In the 1st instance, "...Jesus the Christ is the one who claimed to be the son of God, who called God his own Father." 'Christ', an anglicized Greek form of 'Kristos', did not appear in literature (the Holy Gospels) until after Saul of Tarsus (aka the self-proclaimed Apostle & eventual Saint Paul's) epiphany (while on the road to Damascus in pursuit of persecuting 'the zealot followers of the descendant of David & the Jewish mashiach', -therefore, it is dubious at best that he or anyone else referred to him as 'Christ'. That he, supposedly, claimed to be 'the Christ' simply does not stand the test of history. [Jesus] Barabbas never claimed to be 'the son of the father' (as in the Father of us all or God, if you will), -in fact, it appears that he never said a word, -he was called 'Barabbas' by others, -certainly by Pontius Pilate.

In the 2nd instance... "barabbas wants revolution by violence and death of the Romans..."? Is there any historical proof or even evidence of or for such an assertion?
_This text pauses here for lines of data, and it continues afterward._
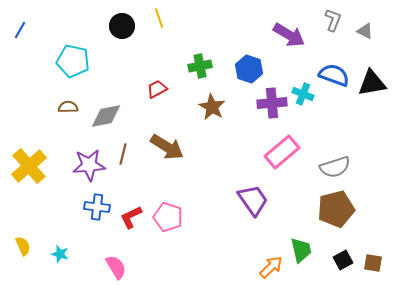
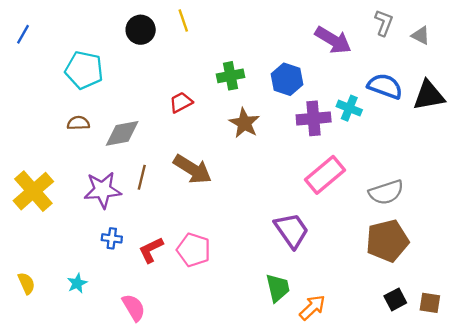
blue cross: (97, 207) -> (112, 238), size x0.7
green trapezoid: (301, 250) -> (278, 288), moved
cyan star: (60, 254) -> (77, 283), moved, turned 30

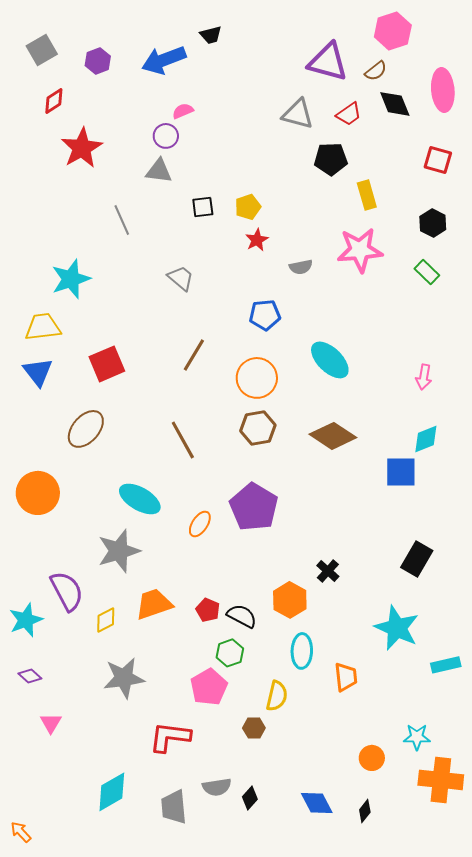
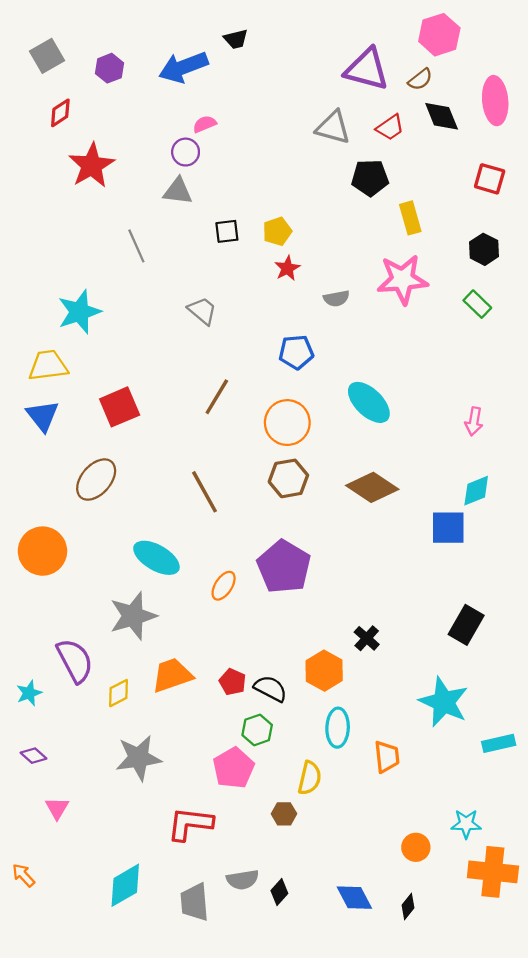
cyan star: (26, 620) -> (29, 693), size x0.7
orange arrow: (21, 832) -> (23, 875), moved

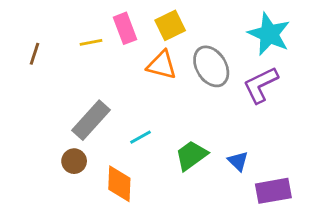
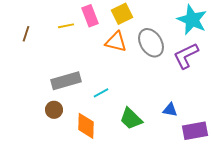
gray rectangle: (91, 120) -> (66, 81), turned 32
green trapezoid: (191, 155) -> (131, 119), moved, turned -100
blue triangle: (238, 161) -> (170, 110), turned -35

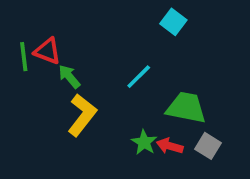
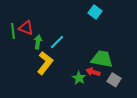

That the two men were switched (never before or since exercised), we, later-day people, never see or grasp the illusion right before our eyes... was it 'the descendant of David & Jewish mashiach' who sought the to overthrow secular governance of the Herods & thus re-establish of the Davidist theocracy or [Jesus] Barabbas (about whom we, later-day people, know nothing)?

In any case I chose neither man... indeed, rather, pursue Him who may teach "... death to self." while I live & not waste time & energy poring over Books of dead men.